Following her personal struggles through 2007, Spears's fifth studio album, Blackout, was released in October of the same year. The album sold over three million units worldwide, spawning the hit singles "Gimme More" and "Piece of Me". With the release of her sixth studio album Circus (2008), Spears became the only act in the Nielsen SoundScan era (1991–present) to have four albums debut with US sales of 500,000 or more copies. Including the singles "Womanizer" and "Circus", it sold four million copies worldwide.

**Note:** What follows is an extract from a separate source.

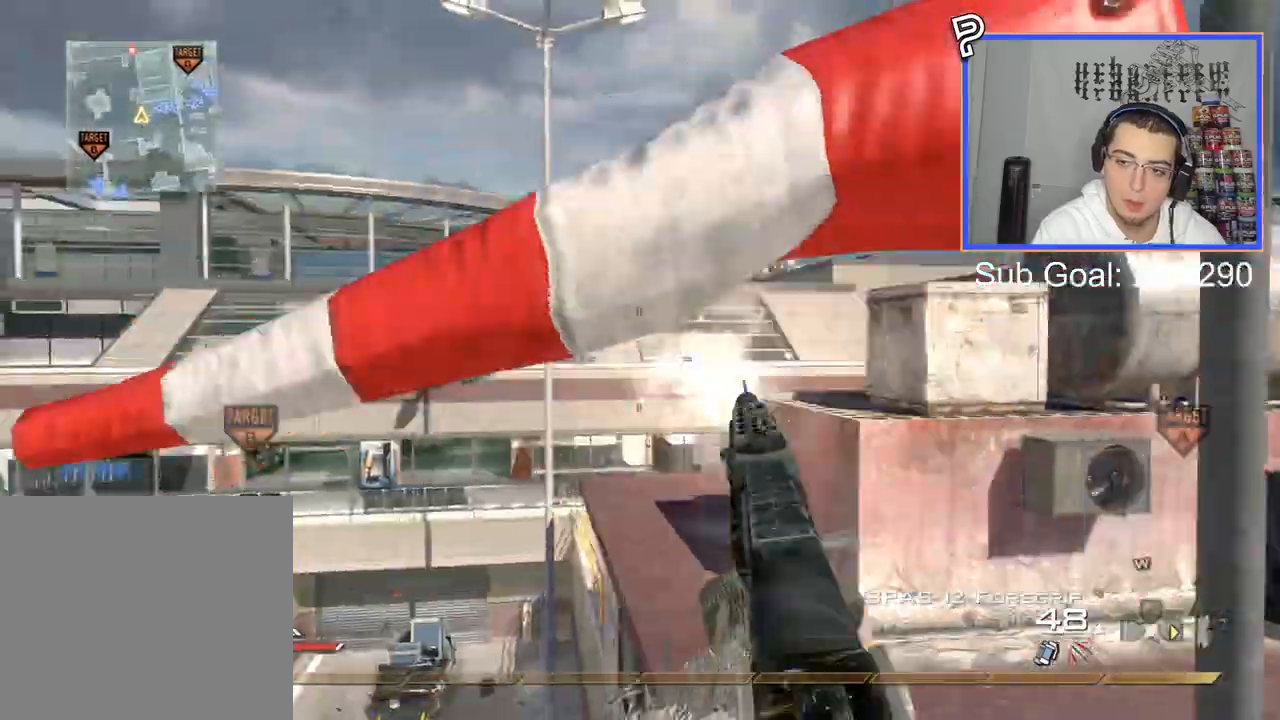
{"buttons": ["R2"], "left_stick": "up-left", "right_stick": "right", "events": [[17, "R2", "up"], [134, "TRIANGLE", "down"], [217, "TRIANGLE", "up"], [284, "TRIANGLE", "down"], [384, "TRIANGLE", "up"], [501, "R2", "down"]]}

Spears's third compilation album, The Singles Collection (2009), includes her third US number-one single "3". In 2011, Spears released the single "Hold It Against Me", making her the second artist in the Billboard Hot 100 chart's 52-year history to debut at number one with two or more songs, after Mariah Carey. The track was included on her seventh studio album Femme Fatale (2011), which debuted at number one on the US Billboard 200. Spears's eighth studio album, Britney Jean, was released in 2013; it made little commercial impact and received mixed reviews from critics but spawned the hit single "Work Bitch", which was certified platinum in the United States. Glory, the ninth studio album from Spears, was released in August 2016 to critical praise and chart success but failed to reach the success of her other albums.

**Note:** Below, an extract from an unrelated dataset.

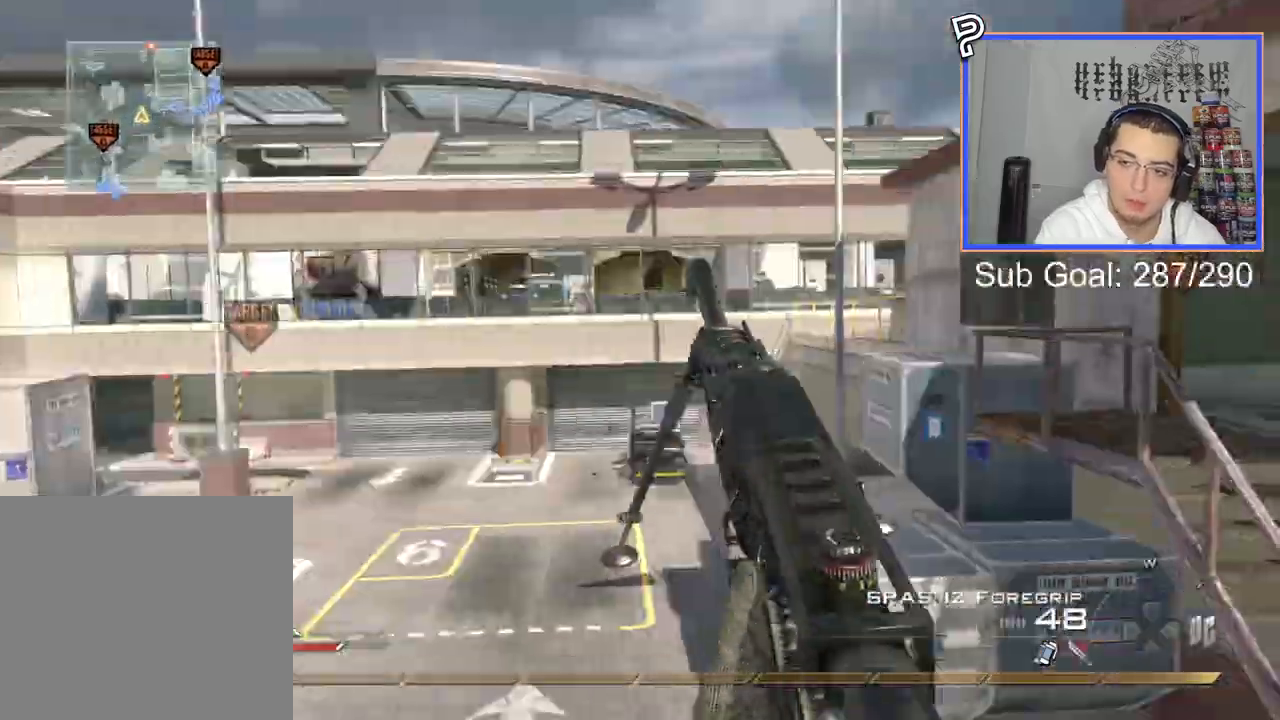
{"buttons": ["CIRCLE", "R2"], "left_stick": "up-left", "right_stick": "right", "events": [[16, "SQUARE", "down"], [116, "CIRCLE", "down"], [267, "SQUARE", "up"]]}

Spears has sold over 100 million records worldwide and more than 28.6 million digital singles in the US alone, making her one of the best-selling music artists of all time. Billboard ranked her as the eighth-overall Artist of the Decade; it also recognized her as the best-selling female album artist of the first decade of the 21st century and the fifth overall. The RIAA also recognized Spears as the eighth top-selling female artist in the US, with 34.5 million certified albums. Spears is among the few artists in history to have had a number-one single and a number-one album in each of the three decades of their career (1990s, 2000s, and 2010s).